A sound generator is a vibrating object which produces a sound. There are two main kinds of sound generators (thus, two main kinds of musical instruments).

A full cycle of a sound wave will be described in each example which consists of initial normal conditions (no fluctuations in atmospheric pressure), an increase of air pressure, a subsequent decrease in air pressure which brings it back to normal, a decrease in air pressure (less pressure than initial conditions), and lastly, an increase which brings atmospheric pressure back to normal again. Therefore, the final conditions are the same as the initial, at-rest conditions.

The first kind is simple and is called the vibrating or oscillating piston. Examples of this type of sound generator include the soundboard of a piano, the surfaces of drums and cymbals, the diaphragm of loudspeakers, etc. The forward movement of something through the atmosphere causes an immediate increase in air pressure (compression) or condensation in the air adjacent to the piston. A complete cycle, or one complete soundwave, consists of an increase of pressure in the air, a subsequent decrease of pressure so that the pressure is back to normal, and a following decrease in air pressure called rarefaction. One complete cycle is produced when a drum is hit once with force.

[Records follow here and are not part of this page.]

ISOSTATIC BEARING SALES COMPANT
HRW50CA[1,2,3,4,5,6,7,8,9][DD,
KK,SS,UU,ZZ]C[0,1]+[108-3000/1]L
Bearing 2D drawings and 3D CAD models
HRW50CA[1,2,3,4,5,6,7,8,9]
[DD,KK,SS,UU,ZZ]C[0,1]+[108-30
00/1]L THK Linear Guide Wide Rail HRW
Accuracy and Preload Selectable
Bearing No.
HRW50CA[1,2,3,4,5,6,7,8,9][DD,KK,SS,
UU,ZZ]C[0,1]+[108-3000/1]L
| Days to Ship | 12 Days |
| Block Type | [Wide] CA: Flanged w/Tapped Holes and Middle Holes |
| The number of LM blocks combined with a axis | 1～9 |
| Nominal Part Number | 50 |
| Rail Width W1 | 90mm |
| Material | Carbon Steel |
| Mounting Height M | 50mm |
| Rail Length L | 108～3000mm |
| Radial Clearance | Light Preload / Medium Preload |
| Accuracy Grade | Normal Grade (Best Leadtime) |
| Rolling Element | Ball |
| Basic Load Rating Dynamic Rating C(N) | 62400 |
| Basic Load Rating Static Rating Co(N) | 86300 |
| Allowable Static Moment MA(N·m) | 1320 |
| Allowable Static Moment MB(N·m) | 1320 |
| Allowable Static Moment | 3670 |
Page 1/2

The second kind of sound generator is the method utilized by wind instruments, such as trumpets. At the beginning of the cycle, sound pressure is normal. Then, an opening called an aperture (such as the opening on the mouthpiece of a trumpet) is partially open and a short stream of air under pressure is released. In the second step of a full cycle, the valve is completely open and pressure is at a maximum. In the third cycle, the valve is partially closed, and the pressure has decreased from the maximum value. Then, the valve is closed and the pressure is the same as normal undisturbed atmospheric pressure. Thus, a full cycle is produced. This happens very quickly in the vibration of lips (i.e., the aforementioned "valve") as they quickly open and close (or vibrate). More examples of this type of sound instrument include sirens, organs, saxophones, and trombones.

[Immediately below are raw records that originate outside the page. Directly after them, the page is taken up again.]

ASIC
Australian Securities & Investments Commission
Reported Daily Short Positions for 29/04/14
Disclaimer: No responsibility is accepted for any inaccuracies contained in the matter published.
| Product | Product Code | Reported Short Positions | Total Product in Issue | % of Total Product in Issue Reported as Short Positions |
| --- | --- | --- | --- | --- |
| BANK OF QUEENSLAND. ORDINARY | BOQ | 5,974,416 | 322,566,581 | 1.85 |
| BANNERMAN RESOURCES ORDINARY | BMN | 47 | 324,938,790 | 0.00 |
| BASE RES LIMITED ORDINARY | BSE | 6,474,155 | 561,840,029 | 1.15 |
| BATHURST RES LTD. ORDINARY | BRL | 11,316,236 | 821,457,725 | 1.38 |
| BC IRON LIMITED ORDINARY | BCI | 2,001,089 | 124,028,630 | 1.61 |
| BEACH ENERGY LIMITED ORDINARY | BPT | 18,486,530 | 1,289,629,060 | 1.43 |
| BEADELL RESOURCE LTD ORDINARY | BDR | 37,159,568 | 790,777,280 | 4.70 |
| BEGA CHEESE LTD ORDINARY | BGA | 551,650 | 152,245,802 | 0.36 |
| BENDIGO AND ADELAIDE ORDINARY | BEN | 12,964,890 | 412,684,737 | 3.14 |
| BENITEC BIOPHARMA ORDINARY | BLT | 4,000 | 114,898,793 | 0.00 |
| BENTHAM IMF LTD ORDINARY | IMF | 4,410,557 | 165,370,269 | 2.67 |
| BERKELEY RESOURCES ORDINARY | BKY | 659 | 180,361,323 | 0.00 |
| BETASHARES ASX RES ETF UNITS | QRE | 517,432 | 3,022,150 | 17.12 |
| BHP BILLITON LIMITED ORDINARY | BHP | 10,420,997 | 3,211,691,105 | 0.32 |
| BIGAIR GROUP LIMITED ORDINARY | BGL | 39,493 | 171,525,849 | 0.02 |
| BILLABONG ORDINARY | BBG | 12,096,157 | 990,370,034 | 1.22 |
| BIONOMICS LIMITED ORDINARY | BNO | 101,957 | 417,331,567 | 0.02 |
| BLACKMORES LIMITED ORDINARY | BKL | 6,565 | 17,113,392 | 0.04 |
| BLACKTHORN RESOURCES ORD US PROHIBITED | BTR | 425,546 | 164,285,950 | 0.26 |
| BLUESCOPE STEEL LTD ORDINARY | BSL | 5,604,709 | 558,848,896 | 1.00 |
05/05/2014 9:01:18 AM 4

== Electronic tone generators ==
Modern sound generation also includes electronic devices that produce precise audio frequencies, commonly used in music production, hearing tests, and scientific research. Unlike acoustic instruments, these generators create sound using digital signal processing (DSP) or analog oscillators. Examples include:
- Function generators (sine, square, sawtooth waves)
- Software-based tone generators (used in audio engineering)
- Online tone generators (web applications that produce specific frequencies)

These tools are essential in fields like acoustics research, audiology, and electronic music composition.